Per the State Department, a 2005 survey found that 39 percent of women in the country living with a man -- married or unmarried -- were victims of domestic violence, which Cameroon law does not specifically prohibit. While the minimum legal age for a woman to marry is 15, many families facilitate the marriage of young girls by the age of 12, and spousal abuse is not a legal ground for divorce.

Washington Post reporter Jamie Rich describes her experiences living in Douala, Cameroon, where she encountered a young girl on the street who had scars where there should have been a small nipple or budding breast. Rich talked to local women, girls, physicians and community organizers and reports that "despite the pain and fear, many of the women and girls involved in breast ironing considered it a normal treatment for early breast development."

"Mothers told me they forcibly try to eliminate the signs of puberty to protect their preteen girls from HIV and pregnancy.
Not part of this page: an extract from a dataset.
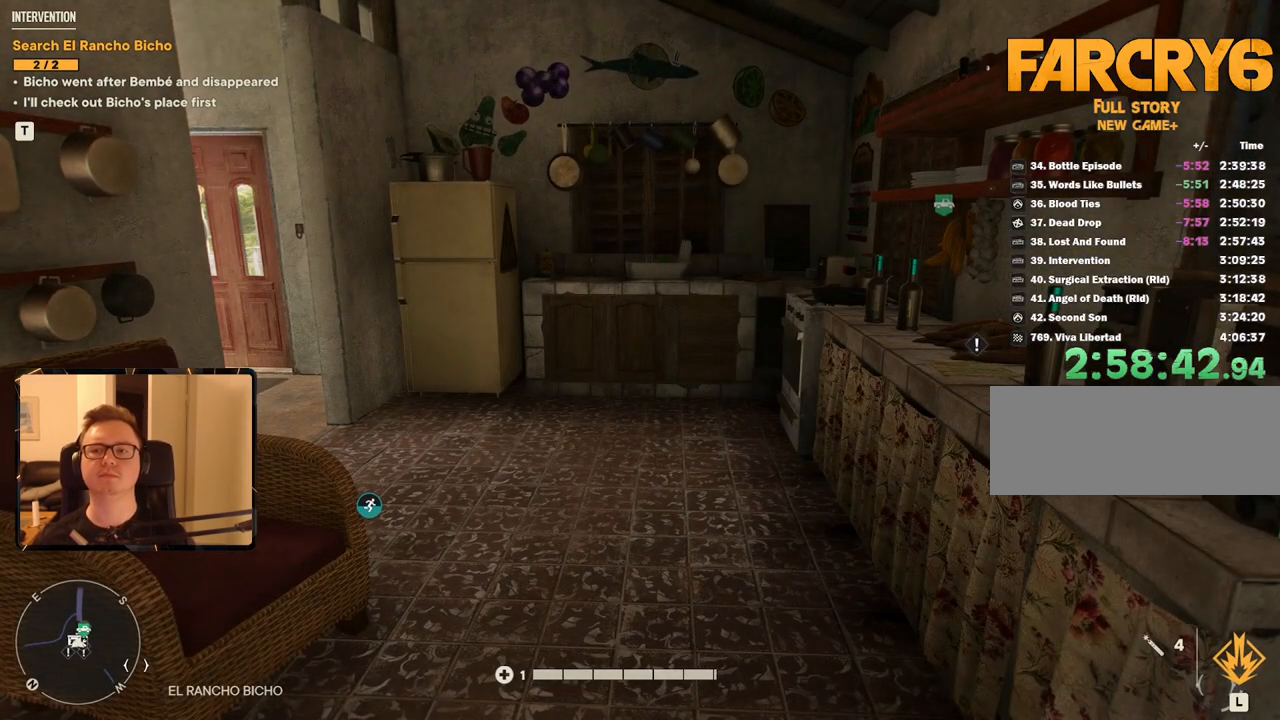
{"keys": [], "mouse": [], "events": []}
One mother explained that she did it out of love," Rich writes.

In 2007, Cameroon ranked 15 in the world for HIV/AIDS prevalence and for HIV/AIDS deaths, according to the World Factbook.

Breast ironing is considered a human rights violation by the State Department, UNFPA and a number of nonprofit organizations that lead the fight against the practice in Cameroon. Breast ironing is terribly painful and violates a young girl's physical integrity, while exposing her to "numerous health problems such as abscesses, itching, discharge of milk, infection, dissymmetry of the breasts, cysts, breast infection, severe fever, tissue damage and even the complete disappearance of one or both breasts," according to the UNFPA. The practice also has been linked to breast cancer and emotional stress.

Rich reports the practice of breast ironing evolved to counteract a teen pregnancy problem, and says being young and pregnant is not uncommon in Cameroon, with an estimated 30 percent of women having unwanted pregnancies, according to local health care workers, including Serges Moukam, an ob-gyn in Douala, who explains that teen pregnancy is a "poverty perpetuating" problem.

"Promiscuity and rape both factor into the high teen pregnancy rate," Moukam tells the Post, but breast ironing prevents neither, a fact that is confirmed by the UNFPA. Pregnant girls ages 12 to 17 make up 25 to 30 percent of Moukam's patients.

"It's very rare to see a 13-year-old girl who is still a virgin," he tells the newspaper.

Nonprofits in Cameroon are lobbying for sex education, as well as laws to criminalize breast ironing, with a 10-year prison sentence for those caught practicing the custom. Other groups suggest more tolerance for the mothers, and call for more education, not legislation.

UNFPA calls for prosecution of perpetrators, though they advocate for countries to raise public awareness about the dangers of breast ironing, and suggest frank discussions of sexuality between parents and children -- though they also theorize that parents may prefer to rid their daughters of the signs of puberty to avoid such culturally taboo conversations.